■ **Exercise prompt**
Say how many of the lines below include the word "fruit". Only the number should be given.

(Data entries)

- - -

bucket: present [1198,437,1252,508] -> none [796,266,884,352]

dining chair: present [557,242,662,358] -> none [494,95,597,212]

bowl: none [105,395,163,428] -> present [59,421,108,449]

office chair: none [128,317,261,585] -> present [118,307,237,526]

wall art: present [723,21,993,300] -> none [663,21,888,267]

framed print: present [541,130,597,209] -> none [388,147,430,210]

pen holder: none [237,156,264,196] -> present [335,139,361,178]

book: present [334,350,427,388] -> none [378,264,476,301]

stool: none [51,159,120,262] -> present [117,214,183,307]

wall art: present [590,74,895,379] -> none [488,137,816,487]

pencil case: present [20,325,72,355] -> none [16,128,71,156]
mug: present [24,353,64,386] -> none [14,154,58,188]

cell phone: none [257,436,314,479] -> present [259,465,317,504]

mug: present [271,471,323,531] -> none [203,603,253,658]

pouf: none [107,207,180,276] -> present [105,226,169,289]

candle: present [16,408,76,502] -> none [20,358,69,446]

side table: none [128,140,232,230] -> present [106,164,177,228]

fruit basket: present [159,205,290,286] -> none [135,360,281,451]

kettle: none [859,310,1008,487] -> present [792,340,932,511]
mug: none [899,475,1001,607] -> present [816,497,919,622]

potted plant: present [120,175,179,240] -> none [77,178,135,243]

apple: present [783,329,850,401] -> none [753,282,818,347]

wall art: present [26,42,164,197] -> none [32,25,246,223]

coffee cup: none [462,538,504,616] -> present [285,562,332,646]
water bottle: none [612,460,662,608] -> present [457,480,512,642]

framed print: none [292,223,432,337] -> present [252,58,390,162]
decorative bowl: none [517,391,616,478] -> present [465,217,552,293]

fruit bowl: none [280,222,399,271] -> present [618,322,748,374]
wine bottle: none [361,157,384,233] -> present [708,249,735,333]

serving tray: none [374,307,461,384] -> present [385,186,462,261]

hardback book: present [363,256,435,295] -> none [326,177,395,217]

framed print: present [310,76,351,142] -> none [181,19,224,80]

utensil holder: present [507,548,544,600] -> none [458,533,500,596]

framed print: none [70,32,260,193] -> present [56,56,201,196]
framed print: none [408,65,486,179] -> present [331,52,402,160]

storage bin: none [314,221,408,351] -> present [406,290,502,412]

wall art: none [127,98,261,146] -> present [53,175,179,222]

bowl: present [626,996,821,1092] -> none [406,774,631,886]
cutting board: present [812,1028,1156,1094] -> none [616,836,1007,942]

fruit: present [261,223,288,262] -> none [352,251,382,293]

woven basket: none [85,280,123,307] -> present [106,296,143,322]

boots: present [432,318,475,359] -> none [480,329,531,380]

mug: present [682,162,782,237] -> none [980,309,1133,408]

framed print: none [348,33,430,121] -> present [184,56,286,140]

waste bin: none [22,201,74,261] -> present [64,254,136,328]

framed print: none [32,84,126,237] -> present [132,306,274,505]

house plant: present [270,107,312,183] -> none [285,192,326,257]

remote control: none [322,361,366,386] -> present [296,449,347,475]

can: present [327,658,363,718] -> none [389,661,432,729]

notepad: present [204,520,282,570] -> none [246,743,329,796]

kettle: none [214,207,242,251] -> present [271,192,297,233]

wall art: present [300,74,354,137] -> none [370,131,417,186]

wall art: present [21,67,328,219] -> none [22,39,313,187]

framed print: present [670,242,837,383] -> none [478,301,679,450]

- - -

■ **Result for this exercise**
3